— Job item —
Every line below needs to be returned exactly as written.

[Document layout detection data]
══════════
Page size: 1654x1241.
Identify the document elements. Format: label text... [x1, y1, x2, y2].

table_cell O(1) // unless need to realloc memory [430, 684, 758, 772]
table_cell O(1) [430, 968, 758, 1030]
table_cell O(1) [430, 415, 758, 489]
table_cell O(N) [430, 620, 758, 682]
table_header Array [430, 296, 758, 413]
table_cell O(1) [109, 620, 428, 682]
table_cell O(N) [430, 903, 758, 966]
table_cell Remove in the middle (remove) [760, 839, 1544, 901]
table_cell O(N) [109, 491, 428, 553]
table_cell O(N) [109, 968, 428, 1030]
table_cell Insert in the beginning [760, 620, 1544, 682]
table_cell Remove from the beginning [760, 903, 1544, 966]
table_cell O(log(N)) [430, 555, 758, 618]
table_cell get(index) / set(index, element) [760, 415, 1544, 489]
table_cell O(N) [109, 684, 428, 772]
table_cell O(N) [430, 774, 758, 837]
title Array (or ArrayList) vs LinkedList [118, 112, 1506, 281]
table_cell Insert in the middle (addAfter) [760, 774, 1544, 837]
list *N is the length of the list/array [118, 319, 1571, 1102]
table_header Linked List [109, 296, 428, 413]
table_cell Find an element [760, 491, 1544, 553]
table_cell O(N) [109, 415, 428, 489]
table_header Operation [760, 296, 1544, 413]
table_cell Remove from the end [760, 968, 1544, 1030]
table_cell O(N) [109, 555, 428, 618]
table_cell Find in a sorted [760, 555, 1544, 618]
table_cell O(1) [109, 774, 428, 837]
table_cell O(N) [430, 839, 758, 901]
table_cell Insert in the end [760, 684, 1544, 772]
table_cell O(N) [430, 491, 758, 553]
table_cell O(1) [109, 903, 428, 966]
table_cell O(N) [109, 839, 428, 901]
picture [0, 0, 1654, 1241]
══════════
— Finished task —
Page size: 1654x1241.
Identify the document elements. Format: label text... [x1, y1, x2, y2].

table_cell O(1) // unless need to realloc memory [430, 684, 758, 772]
table_cell O(1) [430, 968, 758, 1030]
table_cell O(1) [430, 415, 758, 489]
table_cell O(N) [430, 620, 758, 682]
table_header Array [430, 296, 758, 413]
table_cell O(1) [109, 620, 428, 682]
table_cell O(N) [430, 903, 758, 966]
table_cell Remove in the middle (remove) [760, 839, 1544, 901]
table_cell O(N) [109, 491, 428, 553]
table_cell O(N) [109, 968, 428, 1030]
table_cell Insert in the beginning [760, 620, 1544, 682]
table_cell Remove from the beginning [760, 903, 1544, 966]
table_cell O(log(N)) [430, 555, 758, 618]
table_cell get(index) / set(index, element) [760, 415, 1544, 489]
table_cell O(N) [109, 684, 428, 772]
table_cell O(N) [430, 774, 758, 837]
title Array (or ArrayList) vs LinkedList [118, 112, 1506, 281]
table_cell Insert in the middle (addAfter) [760, 774, 1544, 837]
list *N is the length of the list/array [118, 319, 1571, 1102]
table_header Linked List [109, 296, 428, 413]
table_cell Find an element [760, 491, 1544, 553]
table_cell O(N) [109, 415, 428, 489]
table_header Operation [760, 296, 1544, 413]
table_cell Remove from the end [760, 968, 1544, 1030]
table_cell O(N) [109, 555, 428, 618]
table_cell Find in a sorted [760, 555, 1544, 618]
table_cell O(1) [109, 774, 428, 837]
table_cell O(N) [430, 839, 758, 901]
table_cell Insert in the end [760, 684, 1544, 772]
table_cell O(N) [430, 491, 758, 553]
table_cell O(1) [109, 903, 428, 966]
table_cell O(N) [109, 839, 428, 901]
picture [0, 0, 1654, 1241]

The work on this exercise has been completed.